■ GIVEN TEXT
####

Mattel: a Model for Offshore Manufacturing and Quality (unless you jump out of a bathtub naked onto a toy horse named "Blaze")

Mattel_28 Amidst the flurry of news stories going on right now about product quality and China, the NY Times recently ran an article (free registration maybe required) about the world's biggest toy maker, Mattel, as an exemplary model for offshore manufacturing and product quality.  Hats off to Dan Harris of Chinalawblog for writing up a post about the article.  I sent the blog post and article to Roger Rambeau, a partner at Global Sourcing Specialists, this morning and we chatted about the "old days" when he worked his way up from the production line with Mattel to become a Vice President of manufacturing.  Roger managed and worked with Mattel's manufacturing plants and offices both at home and in several countries, including Mexico, Taiwan, China, Hong Kong, Singapore, and others.  Throughout his career, he was responsible for Mattel's quality and manufacturing.  The NY Times article quoted M. Eric Johnson, a management professor at the Tuck School of Business at Dartmouth, who has visited numerous factories in China, including some of Mattel’s as saying

“Mattel was in China before China was cool, and they learned to do business there in a good way. They understood the importance of protecting their brand, and they invested.”

I chatted with Roger, who first went over to China with Mattel in 1971 (well before China was "cool"), about the article this morning, and he concurred:

Mattel was a leader--out there in front of everyone else.  Their practices stemmed from the core principles of the company and we acted accordingly whether at home or abroad.  We took the initiative to work quite a bit with the US Government's Consumer Product Safety Commission and had a lot to do with the development of ASTM (an international product standards organization).  Well before they brought in S. Prakash Sethi, (cited by the NY Times article as a critic of worker mistreatment and hired by Mattel to independently monitor Mattel's factories and vendors' plants), Mattel hired a guy by the name of Chuck Williams, who was instrumental in developing quality and safety standards in the company and industry.  You've got to remember that this was very early on and manufacturing processes overseas could be very rudimentary.  When we first went over to Taiwan, female workers would come into the plant on their bicycles and take home die cut material to sew at home, and then bring it back as a finished piece.

####

■ EXTRACTED INFORMATION
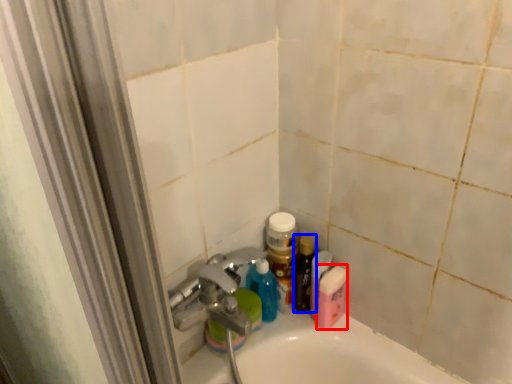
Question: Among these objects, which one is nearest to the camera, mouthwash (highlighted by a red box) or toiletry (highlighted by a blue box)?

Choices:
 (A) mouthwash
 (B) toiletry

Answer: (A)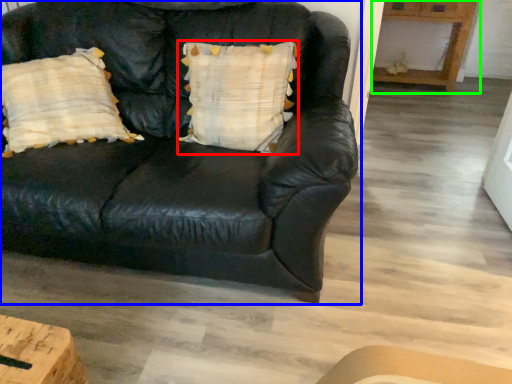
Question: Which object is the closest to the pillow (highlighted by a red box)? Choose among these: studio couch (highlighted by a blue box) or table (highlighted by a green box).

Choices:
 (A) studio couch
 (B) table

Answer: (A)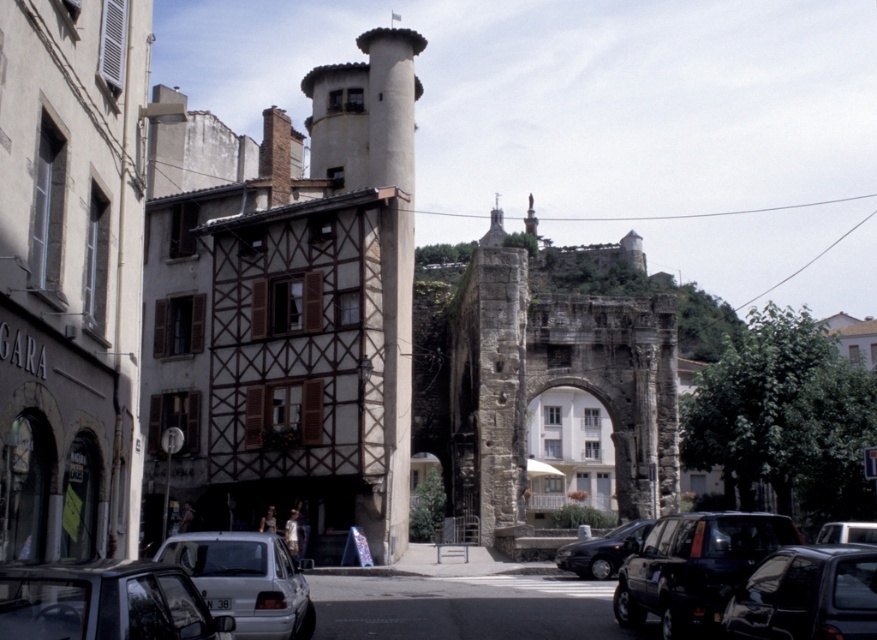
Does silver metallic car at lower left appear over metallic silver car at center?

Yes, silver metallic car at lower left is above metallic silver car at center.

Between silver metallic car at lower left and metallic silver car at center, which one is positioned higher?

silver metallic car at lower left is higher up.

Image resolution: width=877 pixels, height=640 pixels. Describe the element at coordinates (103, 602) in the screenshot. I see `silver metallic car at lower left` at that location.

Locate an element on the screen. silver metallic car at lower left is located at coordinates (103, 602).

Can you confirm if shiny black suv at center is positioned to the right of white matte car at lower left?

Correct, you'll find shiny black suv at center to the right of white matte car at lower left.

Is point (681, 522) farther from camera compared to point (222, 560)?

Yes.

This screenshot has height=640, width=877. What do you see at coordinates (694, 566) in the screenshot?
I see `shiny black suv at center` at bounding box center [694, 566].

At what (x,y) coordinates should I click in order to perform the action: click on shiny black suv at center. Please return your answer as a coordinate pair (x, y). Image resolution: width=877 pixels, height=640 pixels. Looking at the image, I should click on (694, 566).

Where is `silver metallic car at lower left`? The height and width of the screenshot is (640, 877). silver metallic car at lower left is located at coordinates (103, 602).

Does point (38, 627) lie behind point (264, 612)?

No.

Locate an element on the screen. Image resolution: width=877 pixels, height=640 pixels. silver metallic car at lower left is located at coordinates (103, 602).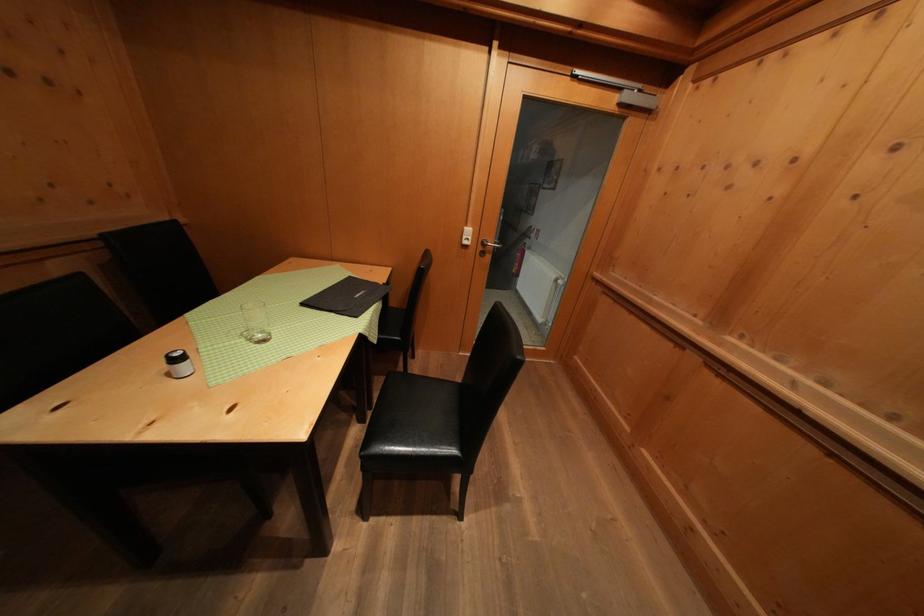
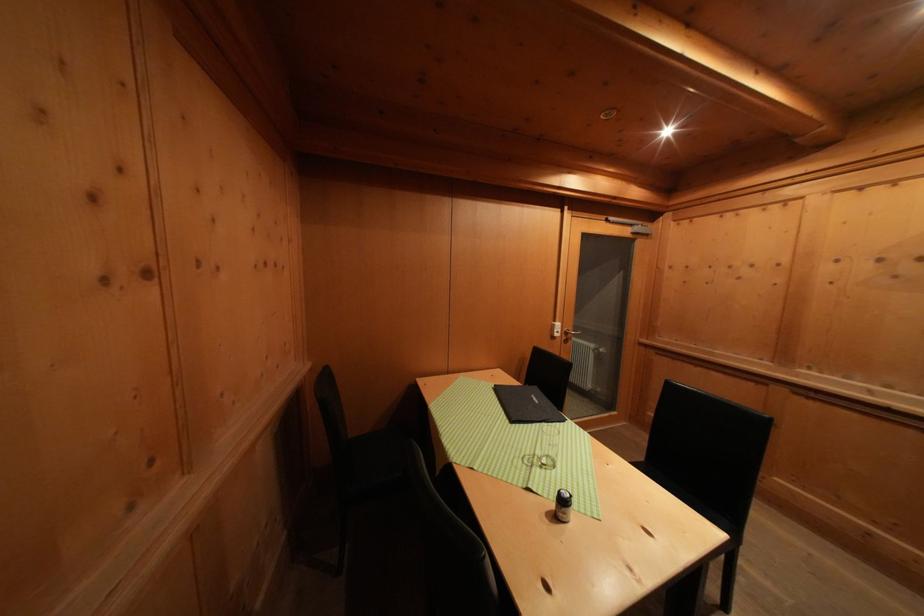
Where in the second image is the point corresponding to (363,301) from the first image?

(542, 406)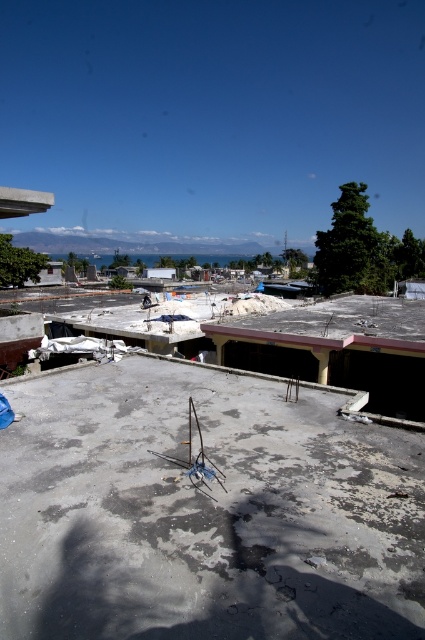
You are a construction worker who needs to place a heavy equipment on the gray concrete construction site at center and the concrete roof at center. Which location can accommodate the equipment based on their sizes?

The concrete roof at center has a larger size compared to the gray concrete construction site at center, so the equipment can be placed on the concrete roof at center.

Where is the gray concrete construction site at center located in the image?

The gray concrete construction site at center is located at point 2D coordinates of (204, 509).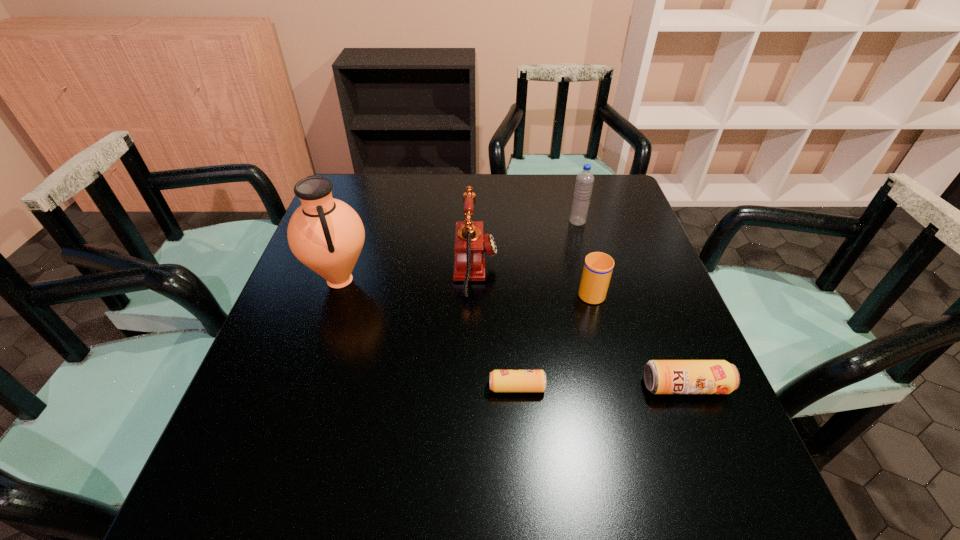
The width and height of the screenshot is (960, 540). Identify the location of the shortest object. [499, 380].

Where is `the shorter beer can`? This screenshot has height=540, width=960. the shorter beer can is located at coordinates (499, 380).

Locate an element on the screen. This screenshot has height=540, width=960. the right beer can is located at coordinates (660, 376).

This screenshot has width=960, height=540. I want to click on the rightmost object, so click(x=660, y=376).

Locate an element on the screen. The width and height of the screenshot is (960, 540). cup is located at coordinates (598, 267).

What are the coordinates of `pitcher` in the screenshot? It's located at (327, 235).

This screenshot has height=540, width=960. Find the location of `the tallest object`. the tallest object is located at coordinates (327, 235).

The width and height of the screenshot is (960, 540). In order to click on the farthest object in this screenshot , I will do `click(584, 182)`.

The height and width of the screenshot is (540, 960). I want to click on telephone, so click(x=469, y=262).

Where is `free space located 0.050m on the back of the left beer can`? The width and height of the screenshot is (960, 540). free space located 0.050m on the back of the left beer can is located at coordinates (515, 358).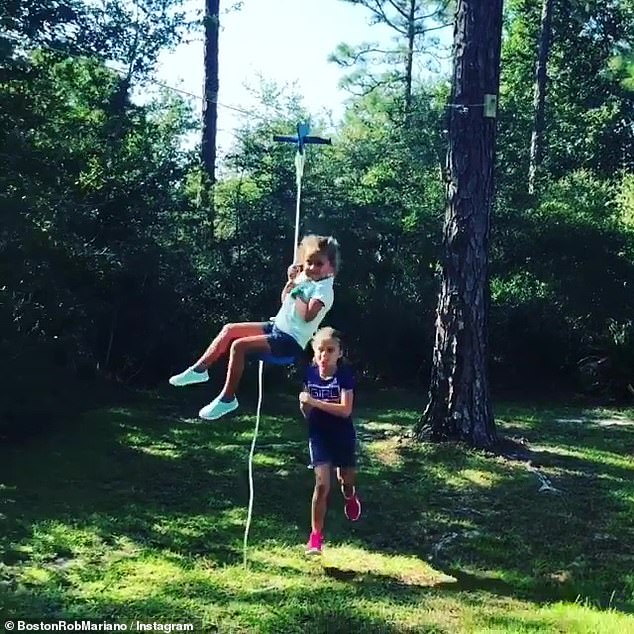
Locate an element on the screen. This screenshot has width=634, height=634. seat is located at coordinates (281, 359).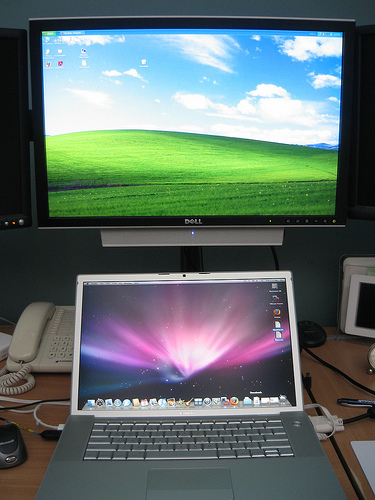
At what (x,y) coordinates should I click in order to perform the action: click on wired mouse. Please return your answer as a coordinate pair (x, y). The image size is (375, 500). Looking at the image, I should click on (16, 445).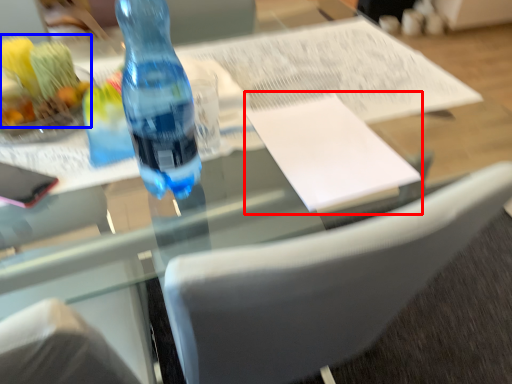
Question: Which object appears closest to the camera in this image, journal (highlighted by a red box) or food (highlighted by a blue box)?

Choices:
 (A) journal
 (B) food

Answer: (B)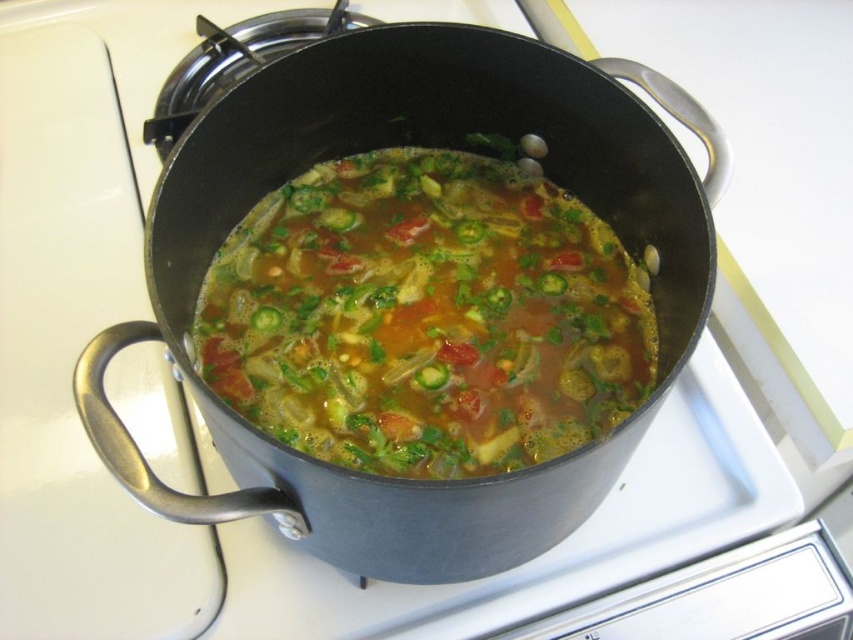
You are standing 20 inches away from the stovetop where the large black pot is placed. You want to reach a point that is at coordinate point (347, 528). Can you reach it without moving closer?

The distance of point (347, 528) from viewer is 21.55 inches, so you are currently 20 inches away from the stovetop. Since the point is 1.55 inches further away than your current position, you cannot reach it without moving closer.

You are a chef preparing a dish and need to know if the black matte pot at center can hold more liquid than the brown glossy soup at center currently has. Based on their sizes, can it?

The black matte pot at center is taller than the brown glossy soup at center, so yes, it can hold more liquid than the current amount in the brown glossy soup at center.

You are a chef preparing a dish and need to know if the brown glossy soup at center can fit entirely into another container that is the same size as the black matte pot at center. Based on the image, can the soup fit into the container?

####

■ REQUIRED TASKS
1/ Decide whether each statement below agrees with the text about Mattel's overseas manufacturing. Answer yes or no for each and quote the deciding words of the text.
(a) Roger Rambeau first went to China with Mattel in 1971.
(b) M. Eric Johnson teaches management at Harvard Business School.
(c) In Taiwan, female workers took die cut material home to sew.
2/ Carry on the text about Mattel's overseas manufacturing, picking up right after its final sentence.

■ FINAL ANSWERS
1/
(a) Yes: "who first went over to China with Mattel in 1971"
(b) No: "a management professor at the Tuck School of Business at Dartmouth"
(c) Yes: "female workers would come into the plant on their bicycles and take home die cut material to sew at home, and then bring it back as a finished piece"

2/
Mattel would measure and pretest products against the ASTM standards and then send them to an outside laboratory for testing.  If the product involved flammability issues, we did flammability testing.  Small parts issues--we did drop testing and choke testing.  Mattel was behind putting a material in marbles so that if a kid swallowed a marble, it could be seen in an X-Ray, rather than invisible.

Now, consumers and the media have become wise that a lot of companies sourcing product in China and overseas in general aren't paying nearly enough attention to their operations there.  But, even for industry leaders like Mattel, problems arise.  The NY Times article and Mattel's own executives point out that Mattel hasn't been completely free of their own problems in this respect either.  It's not easy and it's never going to be a perfect process--at home or abroad.   Roger regaled me with a few stories this morning which illustrate that not everything can be accounted for:

180pxblaze1_2 Sometimes problems are the result of design oversights.  A few years ago, a child got their tongue stuck in a product in a way that the Mattel design team hadn't even considered possible when they designed the product.  In another instance, a plastic toy horse named "Blaze" that a child could sit on and play was being sold.  The horse was made of two parts--front and back--with a seam in the middle where the saddle was.  One little boy, exuberant about his horse, was taking a bath and jumped out of the bath naked and ran over to his horse and jumped into the saddle.  The force of the boy coming down on the horse caused the seam in the saddle to open, catch his member, and shut tight.

The boy lived, but was not ok, if you know what I mean.  After hearing that story, I wasn't ok for about 5 minutes.   Even an industry leader couldn't see that one coming...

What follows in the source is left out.